Liars' Market

Ernest Hall
JMK Productions in association with the Union Theatre
Union Theatre, Southwark

Liars' Market

Eric (Howard Teale) works in a post-war Bradford market and his dull life is only livened up by visits to local prostitute Susan every Tuesday as his alter ego Stanley. After this, he reports back to his wheelchair-bound sister Sonia (Anny Tobin) with whom he lives and whom he takes care of.

This odd sibling set-up works equally well for all three, but then Susan's boyfriend/pimp Max (Jamie Kenna) develops other plans, which backfire with Eric's latest visit to Susan seeing him on the end of a bayonet. However, Sonia switches from frail little old lady to master manipulator, and soon Susan (Lucy Beaumont) and Max are filling in for Eric in ways they hadn't quite foreseen.

All the characters play parts and try to pressurize the others into changing to suit themselves: Eric slips into his Tuesday role as easily as "into a warm overcoat" as he dresses up to transform himself from humble market stall worker to Stanley, the smart bookseller, in his one good suit for "weddings, funerals and sexual encounters", as Sonia scathingly puts it. He tries to persuade Susan to not charge him for sex, trying to manipulate her into acting as his girlfriend rather than employee; she in turn tries to ask him for more money, attempting to transform him into loyal friend rather than client.

Sonia also changes from an elderly lady needing to be helped into bed to a foe worthy of the landlady in Ladykillers - the scene where she forces the burly Max to paint her toenails and sing her to sleep, transforming him into the neutered hired help, is entertaining as well as horrific.

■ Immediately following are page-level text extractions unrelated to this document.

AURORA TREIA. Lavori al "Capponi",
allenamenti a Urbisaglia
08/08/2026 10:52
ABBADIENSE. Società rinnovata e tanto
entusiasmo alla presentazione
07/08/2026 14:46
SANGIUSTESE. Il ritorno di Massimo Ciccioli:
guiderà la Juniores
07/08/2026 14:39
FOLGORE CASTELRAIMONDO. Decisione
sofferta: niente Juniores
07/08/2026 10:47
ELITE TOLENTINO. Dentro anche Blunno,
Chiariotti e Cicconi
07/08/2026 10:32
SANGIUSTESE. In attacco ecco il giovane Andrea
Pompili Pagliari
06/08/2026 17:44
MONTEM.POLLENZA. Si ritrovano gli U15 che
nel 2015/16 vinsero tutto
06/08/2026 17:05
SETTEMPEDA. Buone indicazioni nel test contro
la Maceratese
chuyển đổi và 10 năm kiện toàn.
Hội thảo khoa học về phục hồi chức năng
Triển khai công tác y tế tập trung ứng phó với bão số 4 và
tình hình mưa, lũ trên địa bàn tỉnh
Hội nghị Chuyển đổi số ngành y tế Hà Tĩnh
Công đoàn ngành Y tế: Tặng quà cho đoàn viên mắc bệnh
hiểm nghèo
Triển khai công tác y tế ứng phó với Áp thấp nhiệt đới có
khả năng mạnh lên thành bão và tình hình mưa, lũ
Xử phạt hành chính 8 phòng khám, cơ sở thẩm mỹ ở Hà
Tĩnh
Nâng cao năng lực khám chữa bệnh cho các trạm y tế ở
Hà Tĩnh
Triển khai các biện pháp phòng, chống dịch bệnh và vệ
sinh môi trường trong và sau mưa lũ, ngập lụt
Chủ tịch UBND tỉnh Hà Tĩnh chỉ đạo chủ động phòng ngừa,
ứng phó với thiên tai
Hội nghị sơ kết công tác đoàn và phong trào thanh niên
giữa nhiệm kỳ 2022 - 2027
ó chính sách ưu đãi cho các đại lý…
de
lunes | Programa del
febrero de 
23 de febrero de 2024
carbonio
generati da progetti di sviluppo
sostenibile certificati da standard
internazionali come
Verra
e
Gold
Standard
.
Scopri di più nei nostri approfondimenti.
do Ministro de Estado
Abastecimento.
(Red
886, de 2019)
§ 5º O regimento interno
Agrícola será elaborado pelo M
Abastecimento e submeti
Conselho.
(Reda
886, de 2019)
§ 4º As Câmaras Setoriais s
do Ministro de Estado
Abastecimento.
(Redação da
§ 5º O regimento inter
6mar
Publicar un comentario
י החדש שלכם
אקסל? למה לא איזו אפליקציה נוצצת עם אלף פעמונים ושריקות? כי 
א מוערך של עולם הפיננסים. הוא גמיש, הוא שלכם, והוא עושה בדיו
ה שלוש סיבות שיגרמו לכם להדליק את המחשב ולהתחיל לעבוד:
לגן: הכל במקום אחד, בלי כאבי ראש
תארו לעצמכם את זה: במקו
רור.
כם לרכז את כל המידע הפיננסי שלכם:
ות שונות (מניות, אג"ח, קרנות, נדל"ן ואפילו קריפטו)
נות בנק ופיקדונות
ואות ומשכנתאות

Max is also two separate characters, a terrifying mixture of clumsy affection towards Susan and savage biopolar rage, obsessed with military violence. He is the post-war version of the thug his creator played in movie Green Street, but his final moments as a devoted son who just wants to see his family again in London are even more disturbing. Susan matches him as the downtrodden but never downbeat girlfriend trying to support his dream.

Writer Ernest Hall's black humour is smart and entertaining, with great audience reaction, but also is taken too far - a character's story of a pet hamster committing suicide ends up as bathetically bizarre rather than sad. Hall's portrayal of dead-end jobs in a post-war small town is chilling in its shabby authenticity; he says he wanted to give a feel for the "sheer coldness" and "bleakness" of those years, and the cramped two bedrooms give a realistic feel for how small are the characters' worlds, as the two rooms are where all four live and (in Susan's case) work.

But in the end, none of these four characters realize their dreams, and as the title suggests, are all peddling lies in the market of life.